L’art aujourd’hui se trouve dans une position paradoxale. Il a fait de l’emprunt, du détournement et de la citation des stratégies esthétiques bien établies, légitimées par un demi-siècle de pensée critique. Il se heurte néanmoins à un cadre juridique de plus en plus strict, surtout dans les contextes commerciaux. L’art sans le pognon n’est pas pour demain !
Quoi qu’il en soit, la question n’est pas seulement légale. Elle est aussi morale et politique. Qui bénéficie de l’appropriation ? Il faut bien reconnaître que, dans l’immense majorité des cas, ce sont des artistes déjà consacrés (Koons, Prince, Hirst et consorts) qui s’approprient le travail des autres. La puissance commerciale de ces appropriations n’a rien à voir avec le geste critique ou subversif théorisé par les postmodernes.

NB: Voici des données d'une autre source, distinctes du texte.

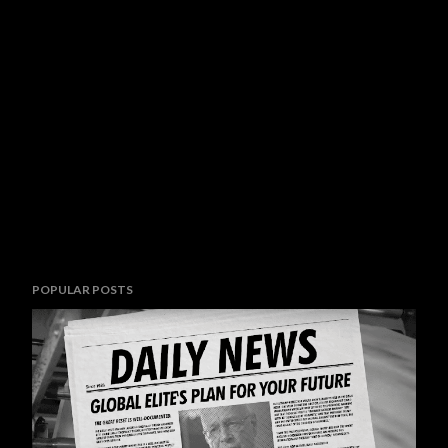
POPULAR POSTS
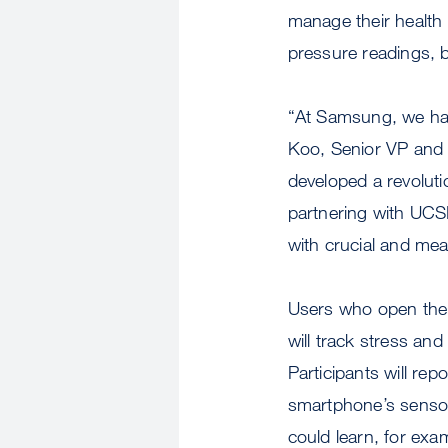
manage their health 
pressure readings, b
“At Samsung, we hav
Koo, Senior VP and 
developed a revoluti
partnering with UCSF
with crucial and mea
Users who open the 
will track stress an
Participants will rep
smartphone’s sensor
could learn, for exa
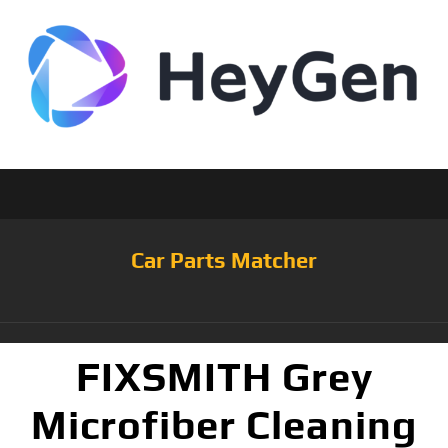
Car Parts Matcher
FIXSMITH Grey
Microfiber Cleaning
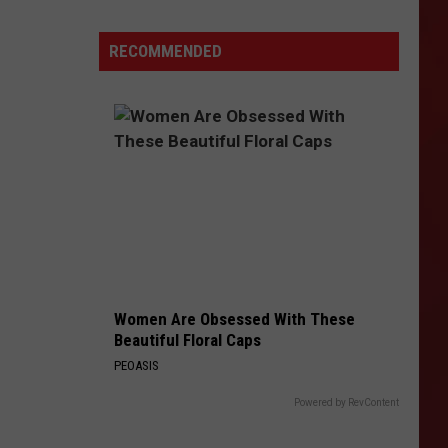
Noise:
These
RECOMMENDED
Amarillo
Bars
Are
Perfect
For
Date
Night
Women Are Obsessed With These
Beautiful Floral Caps
PEOASIS
Powered by RevContent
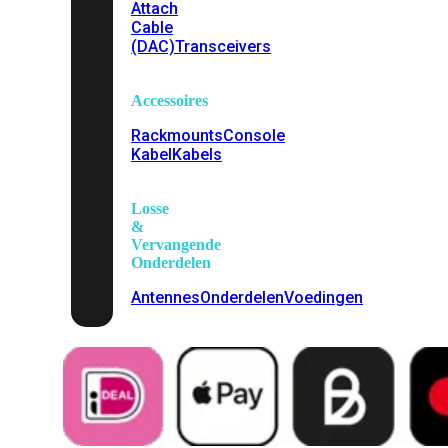
Attach
Cable
(DAC)
Transceivers
Accessoires
Rackmounts
Console
Kabel
Kabels
Losse
&
Vervangende
Onderdelen
Antennes
Onderdelen
Voedingen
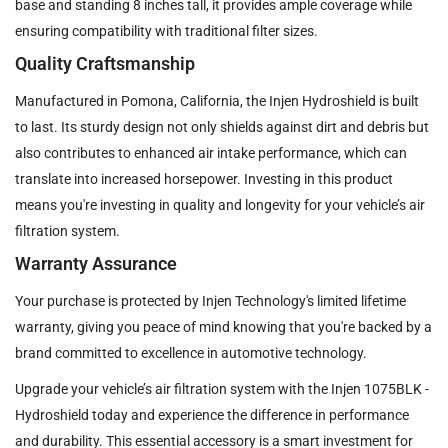
base and standing 8 inches tall, it provides ample coverage while
ensuring compatibility with traditional filter sizes.
Quality Craftsmanship
Manufactured in Pomona, California, the Injen Hydroshield is built
to last. Its sturdy design not only shields against dirt and debris but
also contributes to enhanced air intake performance, which can
translate into increased horsepower. Investing in this product
means you're investing in quality and longevity for your vehicle’s air
filtration system.
Warranty Assurance
Your purchase is protected by Injen Technology's limited lifetime
warranty, giving you peace of mind knowing that you're backed by a
brand committed to excellence in automotive technology.
Upgrade your vehicle’s air filtration system with the Injen 1075BLK -
Hydroshield today and experience the difference in performance
and durability. This essential accessory is a smart investment for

Depuis que l’art existe, l’appropriation, la citation, l’influence, le plagiat, etc., sont constitutifs de sa pratique. Ce qui change, c’est le contexte — technologique, économique, juridique, sociologique — dans lequel tout cela s’inscrit. Les débats à venir seront vifs (ils le sont déjà). Ce qui m’intéresse pour ma part dans le cadre de cette réflexion sur le sujet, ce n’est pas tant la norme, mais la cause. Ce que l’art « représente » me semble peut-être plus intéressant. Dans la Grèce païenne, l’image (l’eikon) était un moyen de connaissance métaphysique qui rendait « visible » l’intelligible et fondait une logique manifeste de la beauté. Dans le christianisme, l’image est devenue « icône » au sens d’un signe typologique, crypté, qui ne manifeste plus l’intelligible présent, mais annonce une finalité, en décomposant le visible plutôt qu’en l’idéalisant. En gros, on pourrait dire que l’un montre et que l’autre « pré-voit ». Peut-être alors, que cette attente (d’aucuns diraient « espérance ») est-elle cause de cette bataille entre l’individualisation, l’unicité de la création et son émanation. Mais bon… c’est une autre affaire.